(Beginning of Given records)

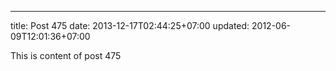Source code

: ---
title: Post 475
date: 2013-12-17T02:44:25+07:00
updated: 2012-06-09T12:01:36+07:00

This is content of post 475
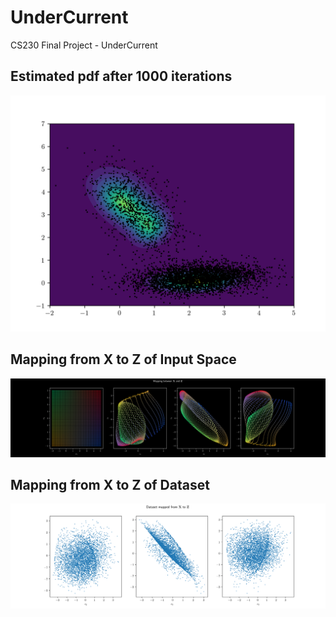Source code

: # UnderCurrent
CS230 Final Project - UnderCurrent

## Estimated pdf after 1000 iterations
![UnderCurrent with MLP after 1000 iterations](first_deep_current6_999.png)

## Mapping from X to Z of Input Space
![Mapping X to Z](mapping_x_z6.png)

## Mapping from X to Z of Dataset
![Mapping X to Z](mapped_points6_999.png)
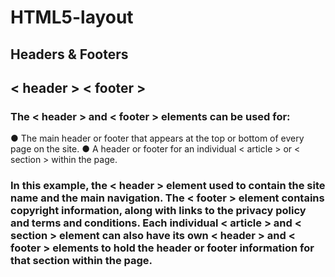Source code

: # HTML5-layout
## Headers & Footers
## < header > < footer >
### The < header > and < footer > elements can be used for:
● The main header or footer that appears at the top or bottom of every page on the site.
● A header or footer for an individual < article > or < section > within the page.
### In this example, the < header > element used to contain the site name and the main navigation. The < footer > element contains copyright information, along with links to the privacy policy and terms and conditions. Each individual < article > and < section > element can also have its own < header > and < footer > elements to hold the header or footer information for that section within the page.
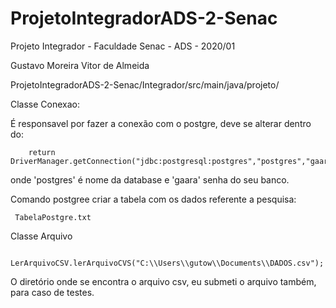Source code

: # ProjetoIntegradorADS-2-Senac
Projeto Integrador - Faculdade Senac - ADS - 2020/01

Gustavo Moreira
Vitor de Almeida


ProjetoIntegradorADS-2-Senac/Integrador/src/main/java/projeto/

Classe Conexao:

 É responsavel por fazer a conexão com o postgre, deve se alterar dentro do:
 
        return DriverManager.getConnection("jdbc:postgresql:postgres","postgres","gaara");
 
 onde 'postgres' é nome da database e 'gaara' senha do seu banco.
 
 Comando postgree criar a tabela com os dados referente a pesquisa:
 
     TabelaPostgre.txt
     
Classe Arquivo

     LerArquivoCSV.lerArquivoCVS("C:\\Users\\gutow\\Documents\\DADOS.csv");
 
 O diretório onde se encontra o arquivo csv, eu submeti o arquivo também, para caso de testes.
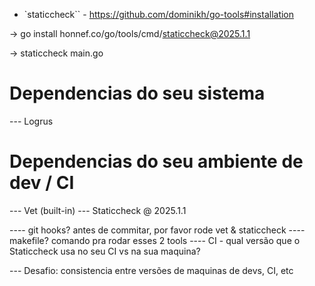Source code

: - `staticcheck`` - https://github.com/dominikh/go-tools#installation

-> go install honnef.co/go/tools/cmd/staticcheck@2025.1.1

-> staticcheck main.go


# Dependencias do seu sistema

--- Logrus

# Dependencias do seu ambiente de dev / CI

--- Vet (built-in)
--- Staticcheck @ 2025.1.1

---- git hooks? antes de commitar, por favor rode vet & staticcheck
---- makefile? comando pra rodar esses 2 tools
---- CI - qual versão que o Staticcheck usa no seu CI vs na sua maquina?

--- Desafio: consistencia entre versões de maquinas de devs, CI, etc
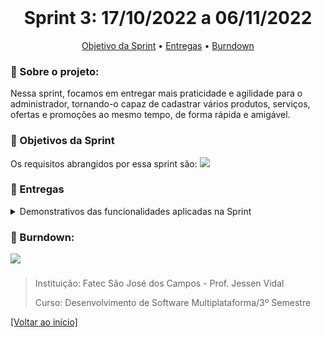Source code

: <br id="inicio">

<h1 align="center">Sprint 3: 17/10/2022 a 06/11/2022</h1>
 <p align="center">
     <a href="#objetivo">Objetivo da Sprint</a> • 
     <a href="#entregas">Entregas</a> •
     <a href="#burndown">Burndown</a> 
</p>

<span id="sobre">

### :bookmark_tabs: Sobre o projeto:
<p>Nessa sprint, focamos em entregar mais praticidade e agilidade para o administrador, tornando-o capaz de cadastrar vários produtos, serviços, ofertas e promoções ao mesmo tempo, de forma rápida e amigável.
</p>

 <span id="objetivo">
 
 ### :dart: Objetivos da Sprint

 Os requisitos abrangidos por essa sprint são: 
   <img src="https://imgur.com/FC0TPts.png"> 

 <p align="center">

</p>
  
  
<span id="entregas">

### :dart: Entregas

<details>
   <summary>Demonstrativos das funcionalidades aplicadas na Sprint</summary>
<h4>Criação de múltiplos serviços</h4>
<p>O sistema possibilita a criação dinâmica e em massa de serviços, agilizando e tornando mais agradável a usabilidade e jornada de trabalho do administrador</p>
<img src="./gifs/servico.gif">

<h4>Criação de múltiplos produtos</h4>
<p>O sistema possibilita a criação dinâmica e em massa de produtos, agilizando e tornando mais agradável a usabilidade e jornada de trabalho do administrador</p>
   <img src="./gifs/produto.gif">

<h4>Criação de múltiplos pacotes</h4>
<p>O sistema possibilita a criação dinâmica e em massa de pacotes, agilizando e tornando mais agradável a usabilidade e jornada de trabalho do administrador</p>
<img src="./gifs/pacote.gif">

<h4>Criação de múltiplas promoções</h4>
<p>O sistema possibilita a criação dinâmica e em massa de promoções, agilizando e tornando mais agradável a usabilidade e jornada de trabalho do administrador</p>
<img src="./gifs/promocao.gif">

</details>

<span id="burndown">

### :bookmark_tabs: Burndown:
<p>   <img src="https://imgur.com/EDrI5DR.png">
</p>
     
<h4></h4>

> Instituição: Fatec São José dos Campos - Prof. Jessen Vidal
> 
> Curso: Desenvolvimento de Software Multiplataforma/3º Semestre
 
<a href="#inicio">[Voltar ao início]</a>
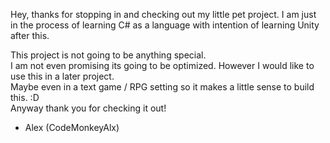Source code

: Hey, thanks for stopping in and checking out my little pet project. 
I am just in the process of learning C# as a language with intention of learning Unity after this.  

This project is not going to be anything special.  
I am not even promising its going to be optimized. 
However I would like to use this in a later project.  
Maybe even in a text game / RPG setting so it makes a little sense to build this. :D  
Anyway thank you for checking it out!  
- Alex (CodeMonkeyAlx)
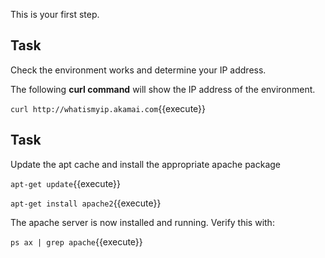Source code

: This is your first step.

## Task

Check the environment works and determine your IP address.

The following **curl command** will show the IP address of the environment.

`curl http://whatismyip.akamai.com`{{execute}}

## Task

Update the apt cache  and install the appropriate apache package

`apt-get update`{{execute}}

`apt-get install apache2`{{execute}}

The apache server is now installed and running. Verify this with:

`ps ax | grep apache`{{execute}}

(End of Given records)

## Work required
Convert the text into a JSON list of strings, starting with the line containing "Prof. Jessen Vidal" and going on through the line containing "The following **curl", with one string for each line. Omit blank lines and leave the pictures out of the answer.

## Exercise output
[
  "> Instituição: Fatec São José dos Campos - Prof. Jessen Vidal",
  "> ",
  "> Curso: Desenvolvimento de Software Multiplataforma/3º Semestre",
  "<a href=\"#inicio\">[Voltar ao início]</a>",
  "Source code",
  ": Hey, thanks for stopping in and checking out my little pet project. ",
  "I am just in the process of learning C# as a language with intention of learning Unity after this.  ",
  "This project is not going to be anything special.  ",
  "I am not even promising its going to be optimized. ",
  "However I would like to use this in a later project.  ",
  "Maybe even in a text game / RPG setting so it makes a little sense to build this. :D  ",
  "Anyway thank you for checking it out!  ",
  "- Alex (CodeMonkeyAlx)",
  "Source code",
  ": This is your first step.",
  "## Task",
  "Check the environment works and determine your IP address.",
  "The following **curl command** will show the IP address of the environment."
]